A thyroid nodule is a small swelling or lump in the thyroid gland. These nodules represent either a growth of thyroid tissue or a fluid-filled cyst, which forms a lump in the thyroid gland. Thyroid nodules are common.
Almost half of the population will have tiny thyroid nodules at some point in their lives but, typically, these are not noticeable until they become large and affect normal thyroid size. About 5 percent of people develop significant sized nodules, greater than a half inch across (about 1 centimeter). More than 90 percent of thyroid nodules are not harmful or cancerous.
An individual may not be aware of the nodule's presence until it starts to grow, resulting in an enlarged thyroid.

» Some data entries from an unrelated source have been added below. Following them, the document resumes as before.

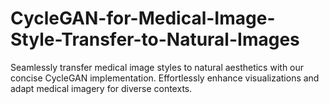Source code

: # CycleGAN-for-Medical-Image-Style-Transfer-to-Natural-Images
Seamlessly transfer medical image styles to natural aesthetics with our concise CycleGAN implementation. Effortlessly enhance visualizations and adapt medical imagery for diverse contexts.
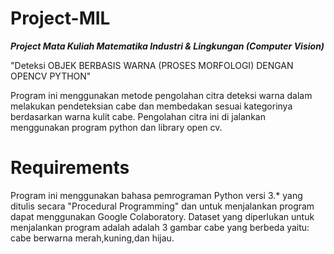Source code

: # Project-MIL

*******************Project Mata Kuliah Matematika Industri &amp; Lingkungan (Computer Vision)*******************

"Deteksi OBJEK BERBASIS WARNA (PROSES MORFOLOGI) DENGAN OPENCV PYTHON"

Program ini menggunakan metode pengolahan citra deteksi warna dalam melakukan pendeteksian cabe dan membedakan sesuai kategorinya berdasarkan warna kulit cabe.
Pengolahan citra ini di jalankan menggunakan program python dan library open cv.

# Requirements

Program ini menggunakan bahasa pemrograman Python versi 3.* yang  ditulis secara "Procedural Programming" dan untuk menjalankan program dapat menggunakan Google Colaboratory.
Dataset yang diperlukan untuk menjalankan program adalah adalah 3 gambar cabe yang berbeda yaitu: cabe berwarna merah,kuning,dan hijau.
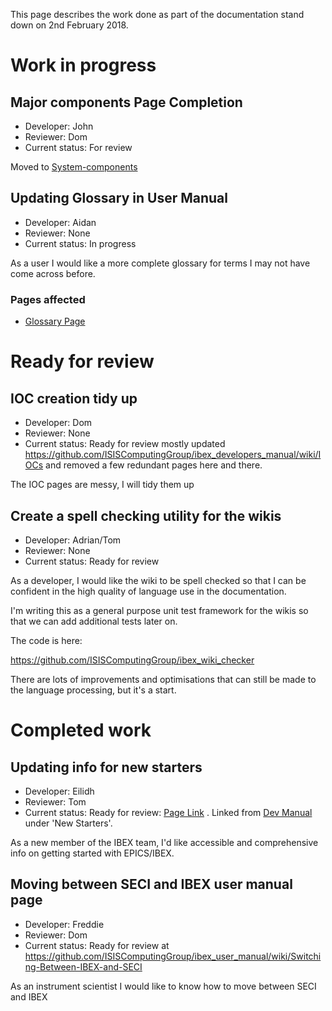 This page describes the work done as part of the documentation stand down on 2nd February 2018.

# Work in progress

## Major components Page Completion

- Developer: John
- Reviewer: Dom
- Current status: For review

Moved to [System-components](System-components)

## Updating Glossary in User Manual
- Developer: Aidan
- Reviewer: None
- Current status: In progress

As a user I would like a more complete glossary for terms I may not have come across before. 

### Pages affected
- [Glossary Page](https://github.com/ISISComputingGroup/ibex_user_manual/wiki/Glossary)

# Ready for review

## IOC creation tidy up
- Developer: Dom
- Reviewer: None
- Current status: Ready for review mostly updated https://github.com/ISISComputingGroup/ibex_developers_manual/wiki/IOCs and removed a few redundant pages here and there.

The IOC pages are messy, I will tidy them up

## Create a spell checking utility for the wikis
- Developer: Adrian/Tom
- Reviewer: None
- Current status: Ready for review

As a developer, I would like the wiki to be spell checked so that I can be confident in the high quality of language use in the documentation.

I'm writing this as a general purpose unit test framework for the wikis so that we can add additional tests later on.

The code is here:

https://github.com/ISISComputingGroup/ibex_wiki_checker

There are lots of improvements and optimisations that can still be made to the language processing, but it's a start.

# Completed work

## Updating info for new starters
- Developer: Eilidh
- Reviewer: Tom
- Current status: Ready for review: [Page Link](https://github.com/ISISComputingGroup/ibex_developers_manual/wiki/New-Starters) . Linked from [Dev Manual](https://github.com/ISISComputingGroup/ibex_developers_manual/wiki) under 'New Starters'.

As a new member of the IBEX team, I'd like accessible and comprehensive info on getting started with EPICS/IBEX. 

## Moving between SECI and IBEX user manual page
- Developer: Freddie
- Reviewer: Dom
- Current status: Ready for review at https://github.com/ISISComputingGroup/ibex_user_manual/wiki/Switching-Between-IBEX-and-SECI

As an instrument scientist I would like to know how to move between SECI and IBEX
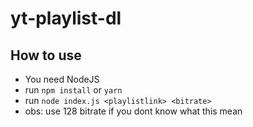 # yt-playlist-dl
## How to use

- You need NodeJS
- run `npm install` or `yarn`
- run `node index.js <playlistlink> <bitrate>`
- obs: use 128 bitrate if you dont know what this mean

A doctor may feel it, however, when he or she carefully examines the thyroid gland.
If a nodule has fluid in it, it is called a cyst. To treat it, the doctor will probably drain it or monitor it for change. If these nodules return, then they may need to be removed. Nodules that have only fluid are usually non-cancerous, but nodules that have some fluid and some solid matter can be cancerous and need to undergo thyroid cancer treatment.
Nodules should be checked by a doctor. Tests can usually tell if a nodule is harmless or harmful and which treatment would be best. A nodule may be cancerous if the lymph nodes under the jaw are swollen and if it grows quickly, feels hard, and causes pain. Cancerous nodules also tend to cause hoarseness or difficulty with swallowing or breathing.